We incorporate by reference, as of their respective dates of filing, the documents listed below and any future filings we make with the SEC under Section 13(a), 13(c), 14 or 15(d) of the Exchange Act from the date of this prospectus supplement and until any offering of securities pursuant to this prospectus supplement is completed or otherwise terminated (excluding any portions of such documents that have been “furnished” but not “filed” for purposes of the Exchange Act):

our Annual Report on Form 10-K for the year ended December 31, 2022, filed with the SEC on March 1, 2023;

our Quarterly Reports on Form 10-Q for the quarters ended March 31, 2023, filed with the SEC on May 10, 2023, June 30, 2023, filed with the SEC on July 31, 2023, and September 30, 2023, filed with the SEC on November 9, 2023;

our Current Reports on Form 8-K filed with the SEC on March 7, 2023, June 2, 2023, July 31, 2023 (Item 8.01 only), August 9, 2023 and October 27, 2023;

our Definitive Proxy Statement on Schedule 14A filed with the SEC on April 21, 2023; and

the description of capital stock contained in the Registration Statement on Form 8-A, as filed with the SEC on April 19, 2021, as amended by the description of our common stock contained in Exhibit 4.1 to our Annual Report on Form 10-K for the year ended December 31, 2021, and as amended by any amendments or reports filed for the purpose of updating such description.

+===+

__OBJECTIVE A__
Update the incorporation-by-reference passage by writing out the span starting at "our Quarterly Reports" and ending at "updating such description.", with "Current Reports" changed to "Periodic Reports".
The listing below bears no relation to the incorporation-by-reference passage.

__SUPPLIED RECORDS__
+===+

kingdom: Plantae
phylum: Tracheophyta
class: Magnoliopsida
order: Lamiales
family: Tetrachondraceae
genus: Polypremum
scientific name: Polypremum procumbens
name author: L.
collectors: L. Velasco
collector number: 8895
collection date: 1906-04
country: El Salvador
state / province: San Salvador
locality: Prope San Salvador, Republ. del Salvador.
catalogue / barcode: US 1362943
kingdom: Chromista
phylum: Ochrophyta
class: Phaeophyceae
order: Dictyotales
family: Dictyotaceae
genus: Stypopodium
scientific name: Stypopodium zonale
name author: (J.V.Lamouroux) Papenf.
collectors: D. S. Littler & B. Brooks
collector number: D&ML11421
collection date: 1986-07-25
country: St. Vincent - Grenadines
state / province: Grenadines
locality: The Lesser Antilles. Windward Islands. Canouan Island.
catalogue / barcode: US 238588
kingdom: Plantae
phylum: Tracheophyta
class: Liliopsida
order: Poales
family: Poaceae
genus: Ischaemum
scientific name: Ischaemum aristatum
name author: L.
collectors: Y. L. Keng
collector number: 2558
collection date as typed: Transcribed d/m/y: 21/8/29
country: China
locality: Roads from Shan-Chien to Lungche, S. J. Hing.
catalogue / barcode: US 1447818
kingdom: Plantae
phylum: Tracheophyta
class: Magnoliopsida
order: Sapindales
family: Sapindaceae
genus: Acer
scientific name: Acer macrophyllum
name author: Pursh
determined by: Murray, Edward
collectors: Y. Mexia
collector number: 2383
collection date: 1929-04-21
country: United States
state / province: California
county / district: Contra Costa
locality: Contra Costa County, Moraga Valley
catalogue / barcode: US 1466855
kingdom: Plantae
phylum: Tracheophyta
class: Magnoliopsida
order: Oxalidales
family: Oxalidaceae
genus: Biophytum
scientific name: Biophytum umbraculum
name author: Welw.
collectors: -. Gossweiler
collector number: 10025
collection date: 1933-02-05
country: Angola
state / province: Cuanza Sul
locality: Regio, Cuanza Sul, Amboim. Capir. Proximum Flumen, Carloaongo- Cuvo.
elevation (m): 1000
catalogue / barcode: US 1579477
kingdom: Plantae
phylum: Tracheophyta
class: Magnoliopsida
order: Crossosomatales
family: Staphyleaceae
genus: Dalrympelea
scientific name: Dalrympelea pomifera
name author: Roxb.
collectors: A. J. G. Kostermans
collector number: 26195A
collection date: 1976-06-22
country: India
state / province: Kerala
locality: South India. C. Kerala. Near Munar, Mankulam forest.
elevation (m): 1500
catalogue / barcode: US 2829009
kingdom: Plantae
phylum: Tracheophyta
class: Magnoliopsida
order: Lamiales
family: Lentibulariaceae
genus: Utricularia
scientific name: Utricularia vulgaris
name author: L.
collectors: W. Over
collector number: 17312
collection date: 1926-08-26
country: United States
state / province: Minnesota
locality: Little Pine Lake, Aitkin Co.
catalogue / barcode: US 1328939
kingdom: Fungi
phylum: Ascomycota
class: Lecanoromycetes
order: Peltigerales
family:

+===+

__OBJECTIVE B__
Print the listing lines exactly, starting at the line that contains "locality: Roads from" and ending at the last line of the listing.

__WORKED SOLUTION A__
our Quarterly Reports on Form 10-Q for the quarters ended March 31, 2023, filed with the SEC on May 10, 2023, June 30, 2023, filed with the SEC on July 31, 2023, and September 30, 2023, filed with the SEC on November 9, 2023;

our Periodic Reports on Form 8-K filed with the SEC on March 7, 2023, June 2, 2023, July 31, 2023 (Item 8.01 only), August 9, 2023 and October 27, 2023;

our Definitive Proxy Statement on Schedule 14A filed with the SEC on April 21, 2023; and

the description of capital stock contained in the Registration Statement on Form 8-A, as filed with the SEC on April 19, 2021, as amended by the description of our common stock contained in Exhibit 4.1 to our Annual Report on Form 10-K for the year ended December 31, 2021, and as amended by any amendments or reports filed for the purpose of updating such description.

__WORKED SOLUTION B__
locality: Roads from Shan-Chien to Lungche, S. J. Hing.
catalogue / barcode: US 1447818
kingdom: Plantae
phylum: Tracheophyta
class: Magnoliopsida
order: Sapindales
family: Sapindaceae
genus: Acer
scientific name: Acer macrophyllum
name author: Pursh
determined by: Murray, Edward
collectors: Y. Mexia
collector number: 2383
collection date: 1929-04-21
country: United States
state / province: California
county / district: Contra Costa
locality: Contra Costa County, Moraga Valley
catalogue / barcode: US 1466855
kingdom: Plantae
phylum: Tracheophyta
class: Magnoliopsida
order: Oxalidales
family: Oxalidaceae
genus: Biophytum
scientific name: Biophytum umbraculum
name author: Welw.
collectors: -. Gossweiler
collector number: 10025
collection date: 1933-02-05
country: Angola
state / province: Cuanza Sul
locality: Regio, Cuanza Sul, Amboim. Capir. Proximum Flumen, Carloaongo- Cuvo.
elevation (m): 1000
catalogue / barcode: US 1579477
kingdom: Plantae
phylum: Tracheophyta
class: Magnoliopsida
order: Crossosomatales
family: Staphyleaceae
genus: Dalrympelea
scientific name: Dalrympelea pomifera
name author: Roxb.
collectors: A. J. G. Kostermans
collector number: 26195A
collection date: 1976-06-22
country: India
state / province: Kerala
locality: South India. C. Kerala. Near Munar, Mankulam forest.
elevation (m): 1500
catalogue / barcode: US 2829009
kingdom: Plantae
phylum: Tracheophyta
class: Magnoliopsida
order: Lamiales
family: Lentibulariaceae
genus: Utricularia
scientific name: Utricularia vulgaris
name author: L.
collectors: W. Over
collector number: 17312
collection date: 1926-08-26
country: United States
state / province: Minnesota
locality: Little Pine Lake, Aitkin Co.
catalogue / barcode: US 1328939
kingdom: Fungi
phylum: Ascomycota
class: Lecanoromycetes
order: Peltigerales
family:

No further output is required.